▶ **Goal of the exercise**
From the line that holds "NIX-293, status: Backlog -> Em andamento" to the last line of the data, copy everything exactly; leave out all the rest.

▶ **Given records**
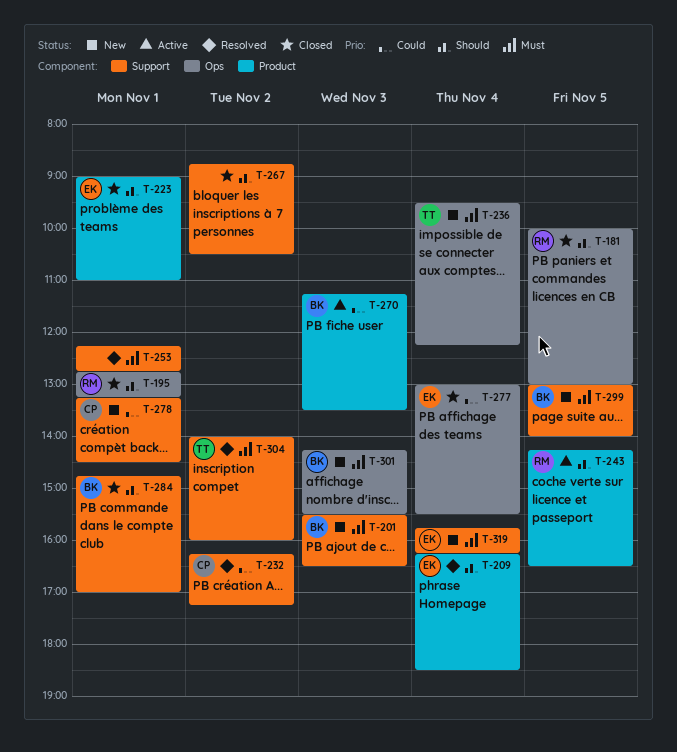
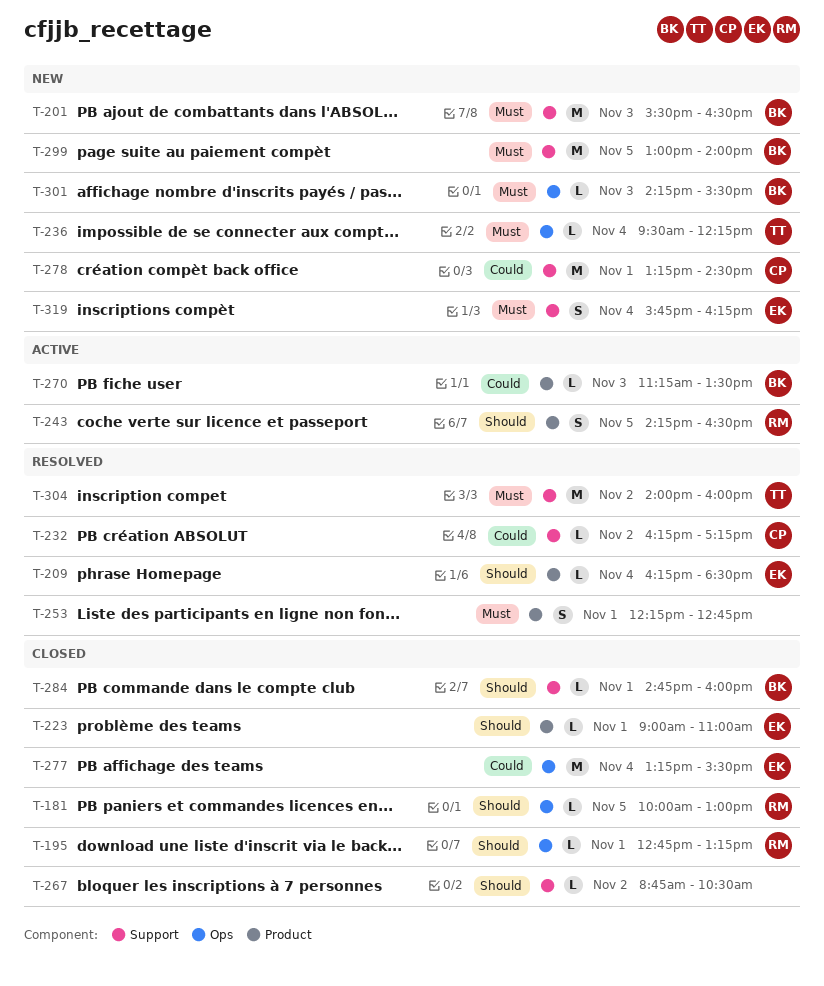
T-253, label: Support -> Product
T-277, begins: 13:00 -> 13:15
T-284, ends: 17:00 -> 16:00

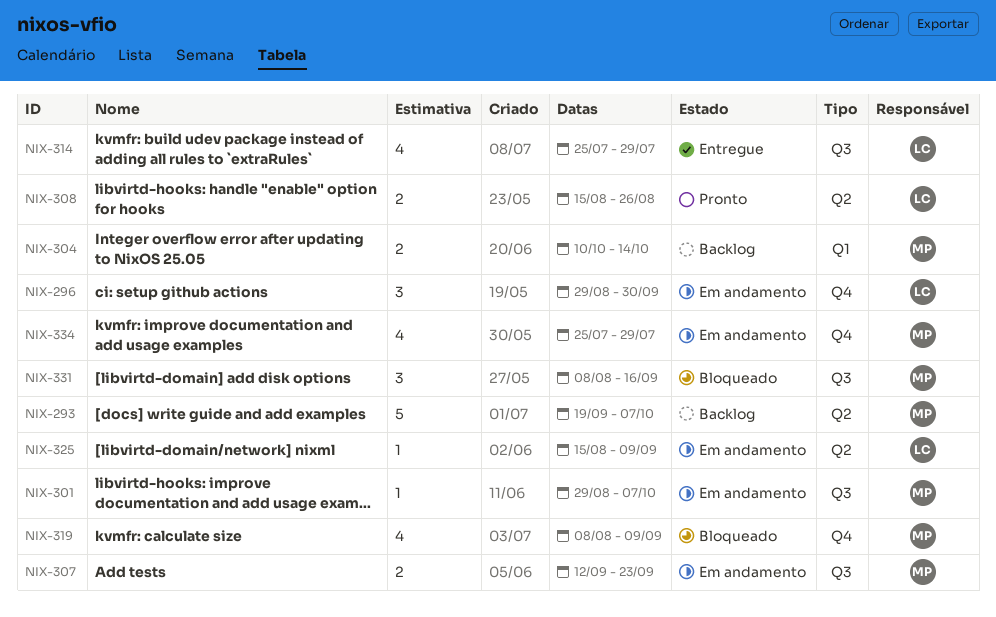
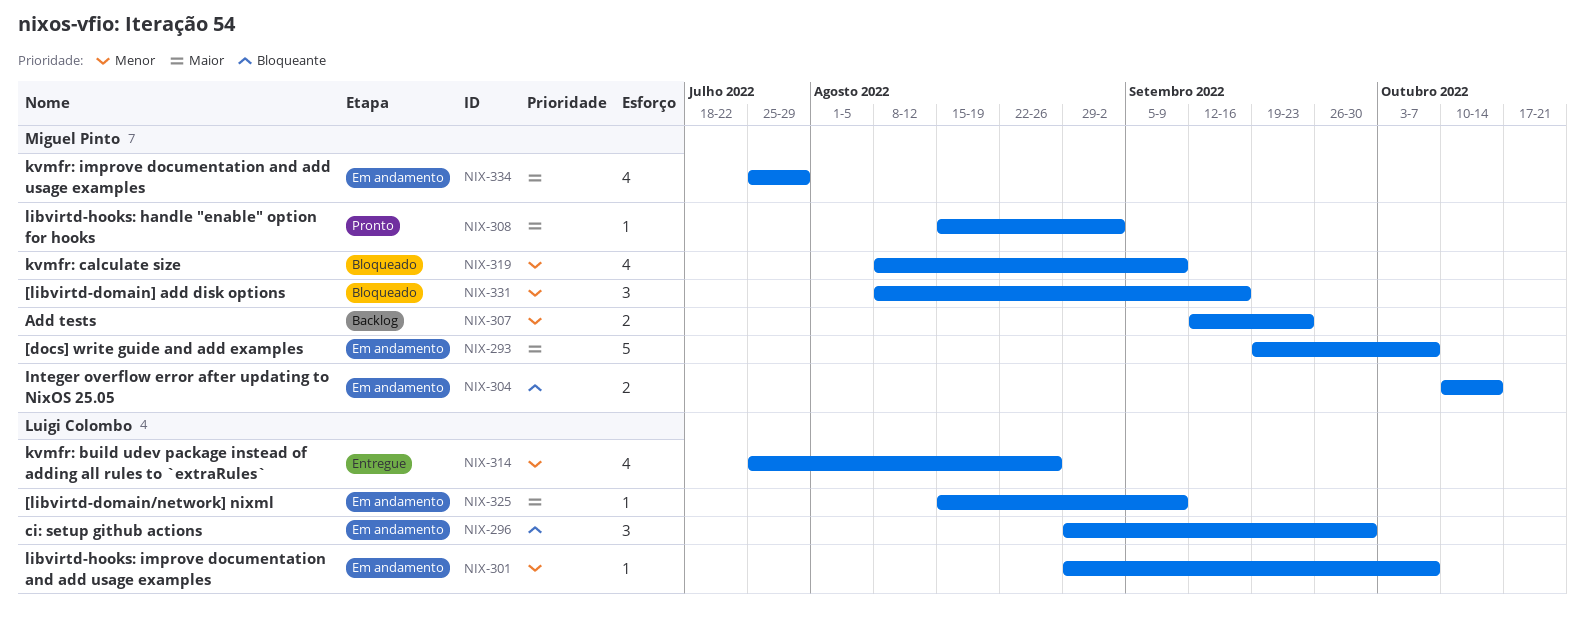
NIX-293, status: Backlog -> Em andamento
NIX-301, owner: Miguel Pinto -> Luigi Colombo
NIX-304, status: Backlog -> Em andamento
NIX-307, status: Em andamento -> Backlog
NIX-308, owner: Luigi Colombo -> Miguel Pinto
NIX-308, estimate: 2 -> 1
NIX-308, due: Aug 26 -> Sep 2
NIX-314, due: Jul 29 -> Aug 26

▶ **Exercise answer**
NIX-293, status: Backlog -> Em andamento
NIX-301, owner: Miguel Pinto -> Luigi Colombo
NIX-304, status: Backlog -> Em andamento
NIX-307, status: Em andamento -> Backlog
NIX-308, owner: Luigi Colombo -> Miguel Pinto
NIX-308, estimate: 2 -> 1
NIX-308, due: Aug 26 -> Sep 2
NIX-314, due: Jul 29 -> Aug 26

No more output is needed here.